Do you listen to and enjoy Miley Cyrus' music in your free time, outside of professional research?

Officially, I enjoy nothing. I hate music. I hate everything. One of the jokes I make in my class that many of my colleagues here and elsewhere also make is that sociology ruins everything you think is fun because it forces you to reveal the deep inequalities that are being reproduced through seemingly trivial channels.

How do you stay passionate about teaching sociology if everything's a downer?

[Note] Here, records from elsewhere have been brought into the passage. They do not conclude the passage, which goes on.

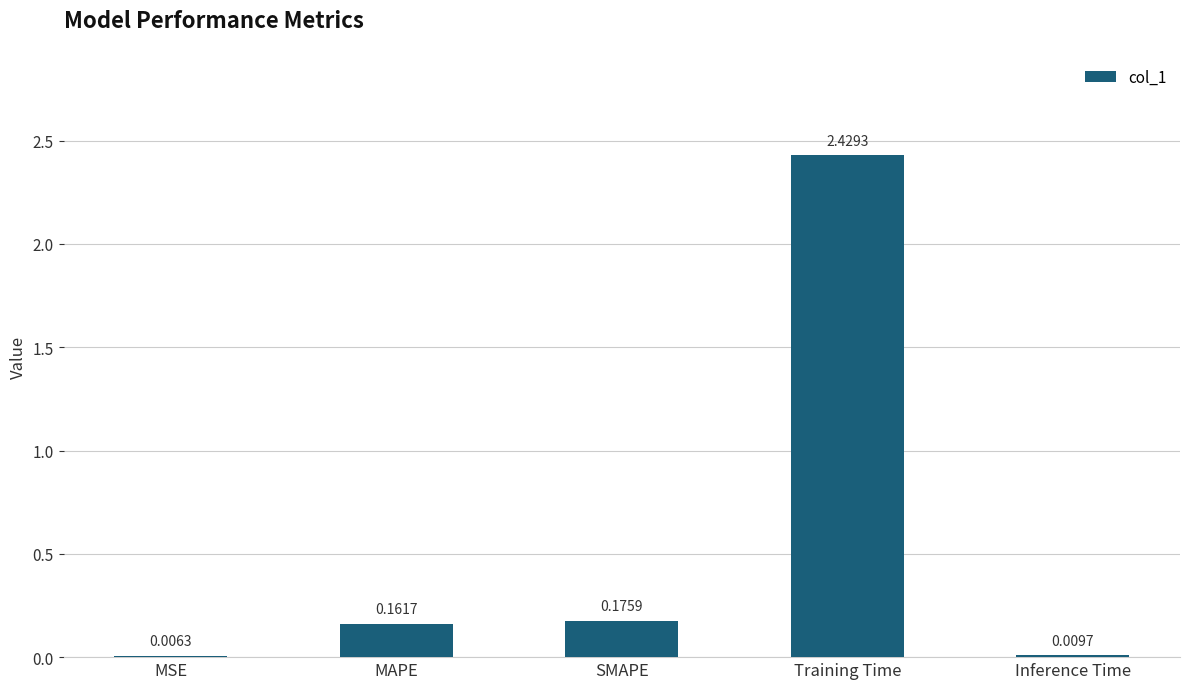

How many distinct data groups are displayed?

1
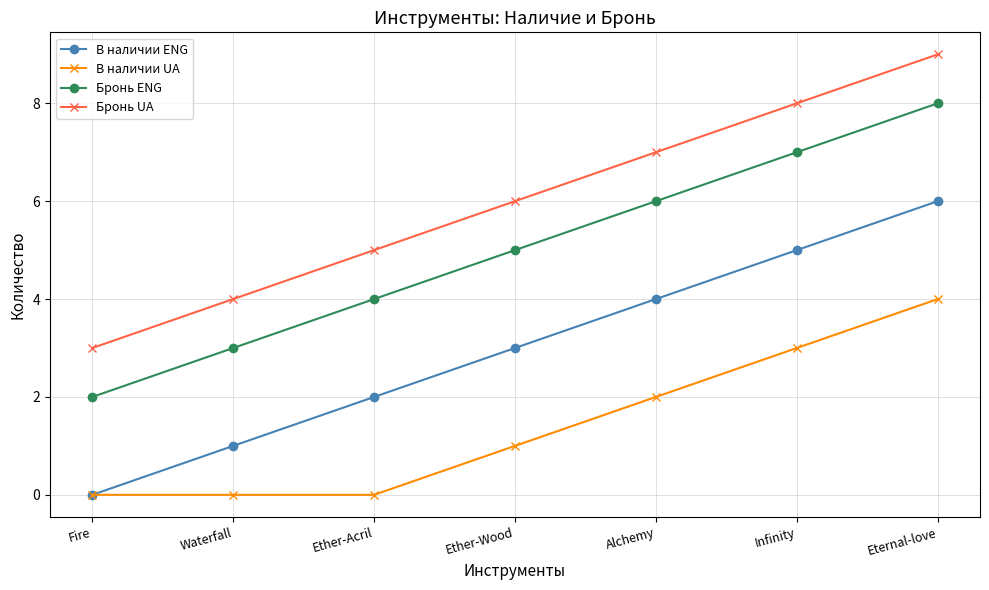

List the labels in order of Бронь ENG value, largest first.

Eternal-love, Infinity, Alchemy, Ether-Wood, Ether-Acril, Waterfall, Fire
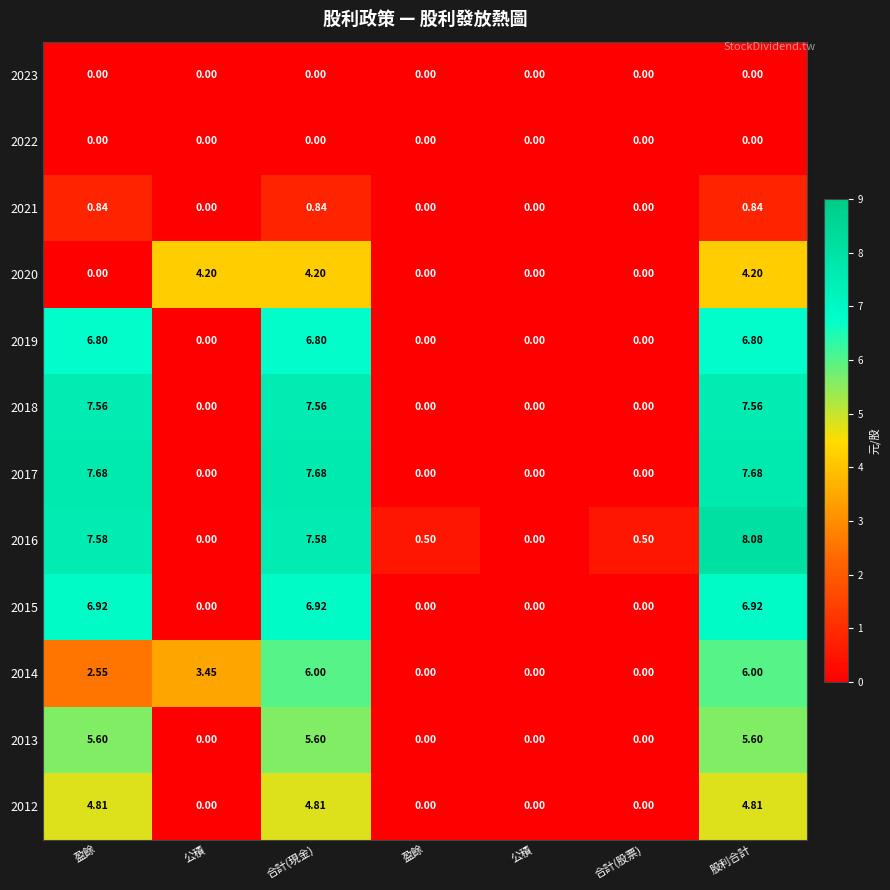

How many categories are shown in the chart?

7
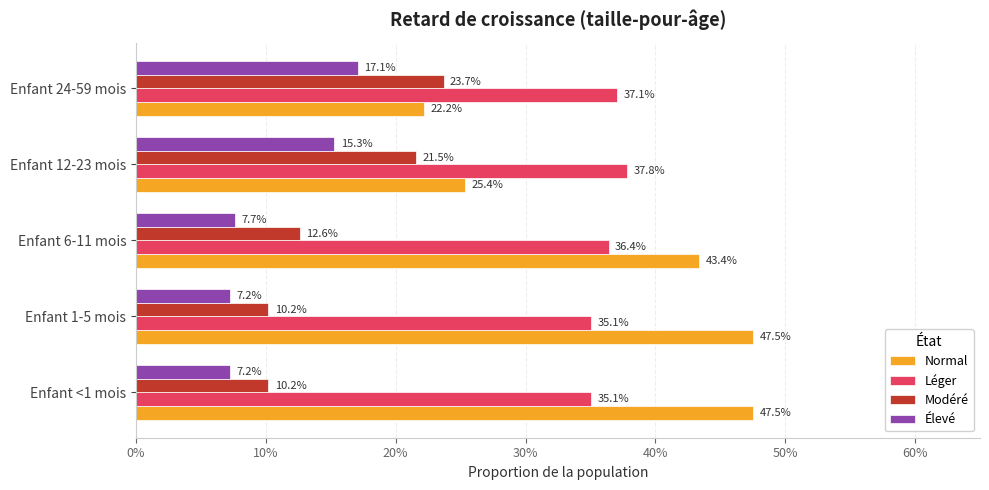

What are all the series names shown in the legend?

Normal, Léger, Modéré, Élevé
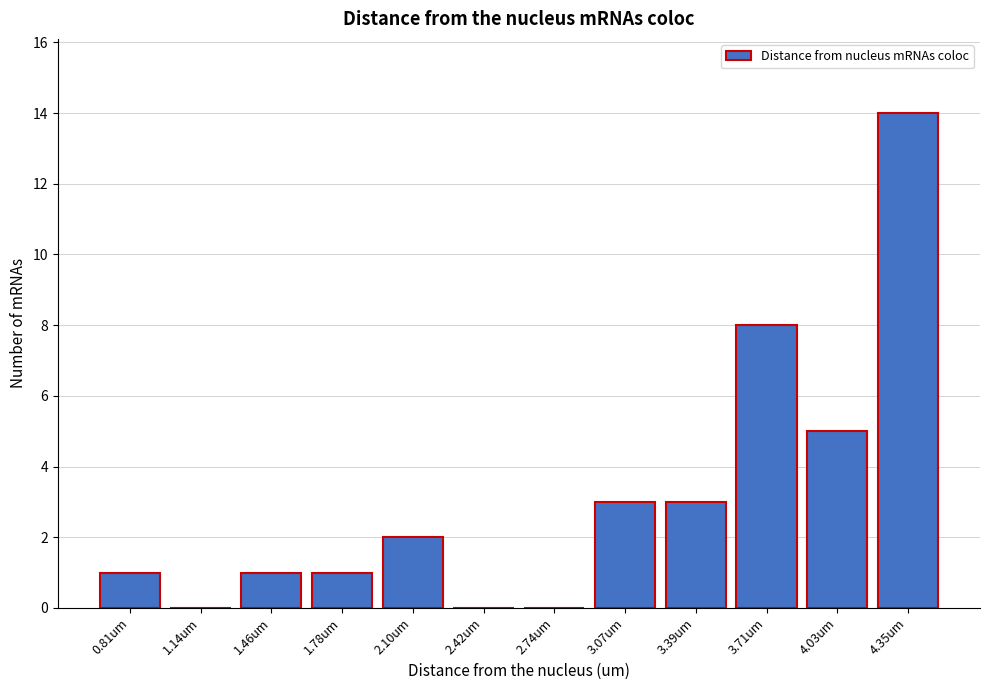

Reading left to right, transcribe all the data shown in this chart.

0.81um=1	1.14um=0	1.46um=1	1.78um=1	2.10um=2	2.42um=0	2.74um=0	3.07um=3	3.39um=3	3.71um=8	4.03um=5	4.35um=14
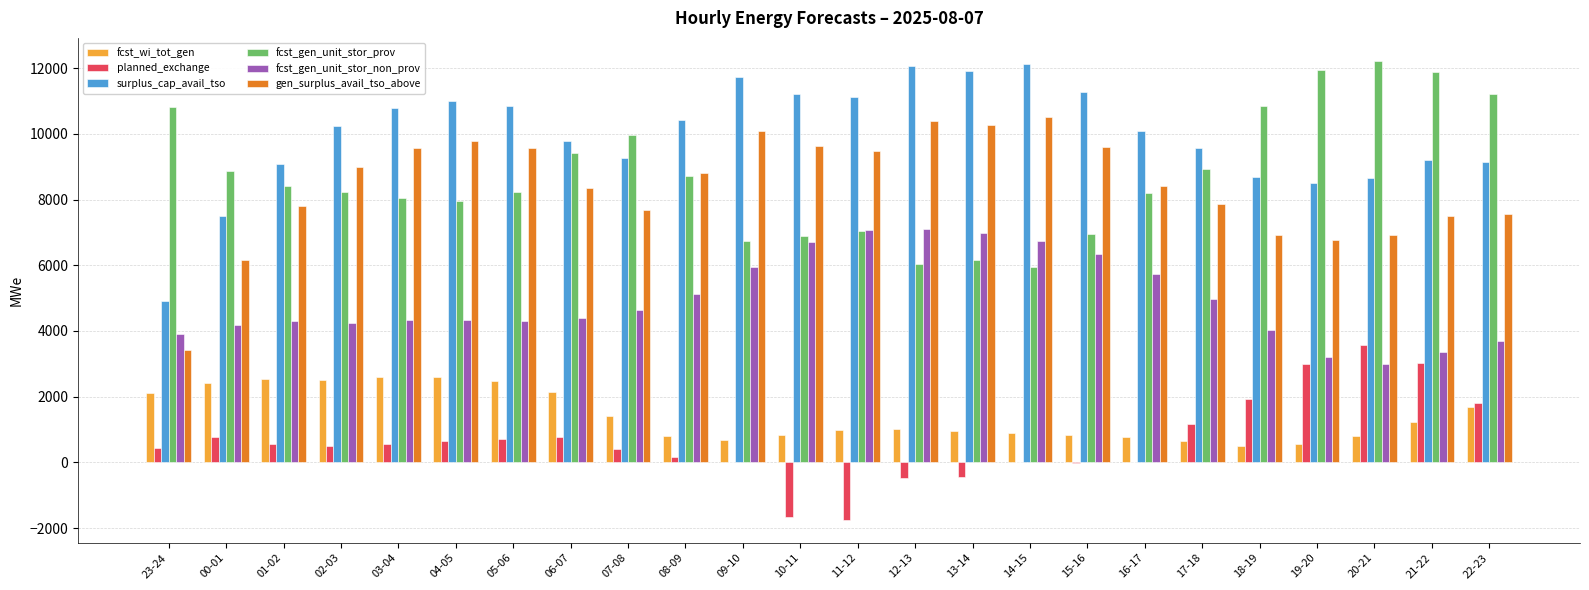

What is the average value of the fcst_wi_tot_gen series?

1414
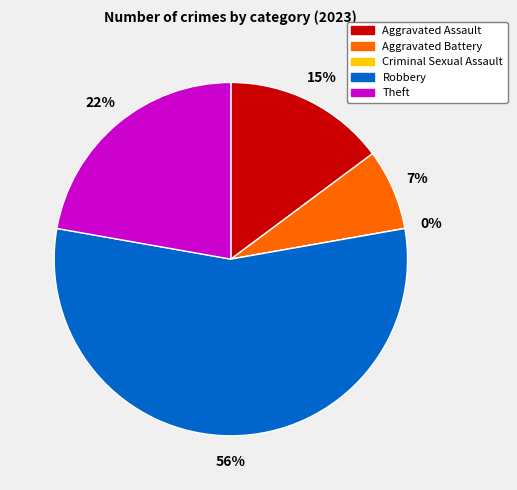

To the nearest percent, what percentage of the pie is Theft?

22%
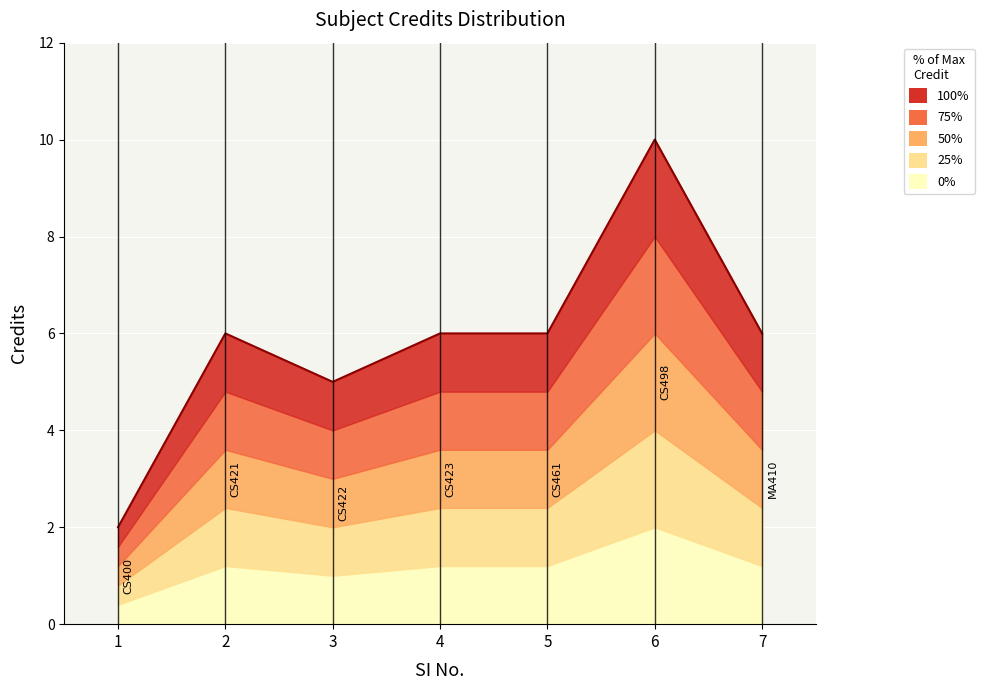

Which category has the lowest value across all series?

1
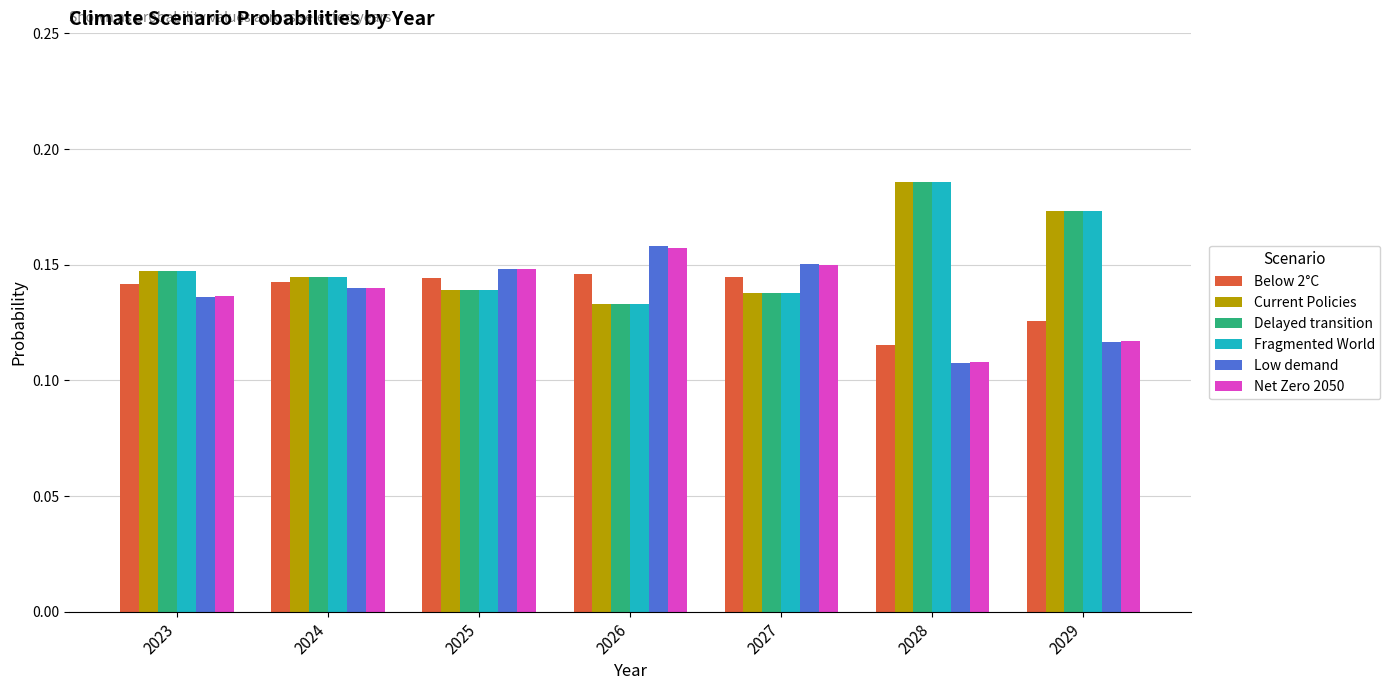

Which category has the highest value in the Delayed transition series?

2028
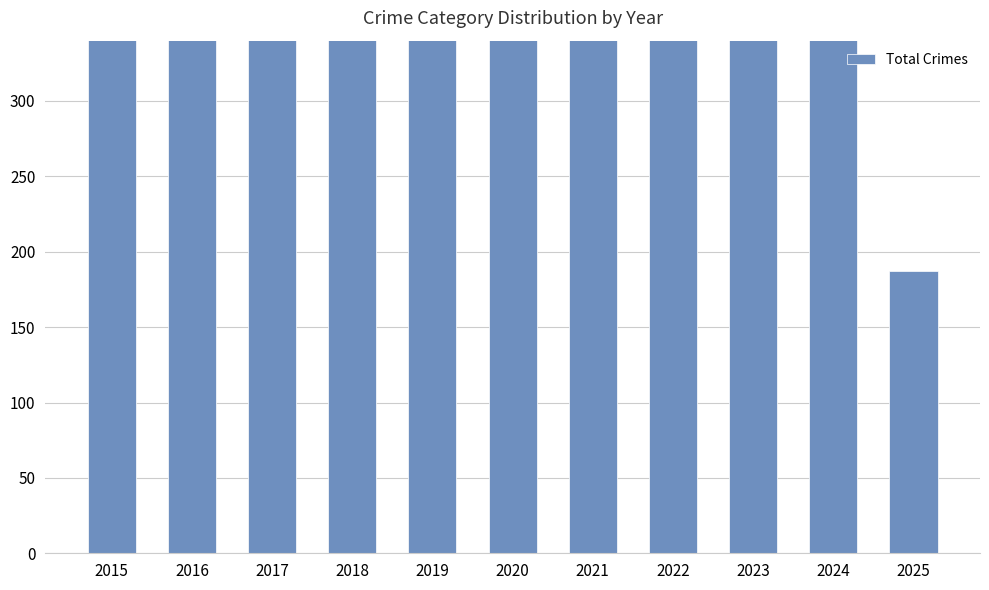

What is the minimum value shown in the chart?

187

Well, again, I'm a conflict sociologist in one sense, so I'm horrified, but also amused. My background before I became an academic was doing activist work, especially around dating, domestic violence and conflict resolution. In the trenches you get that humor, where stuff is really, really bad, but at the same time, people are working to change it. So that's something that I say to my students, and that I also believe as an engaged scholar: social change-progressive, positive social change-is a historical fact and a contemporary reality. Even in the middle of so many very real social problems, people are changing the world, and that's hopeful. Also, I make a lot of jokes; is everything a downer? Do I hate everything? I don't know. Ask some of my students.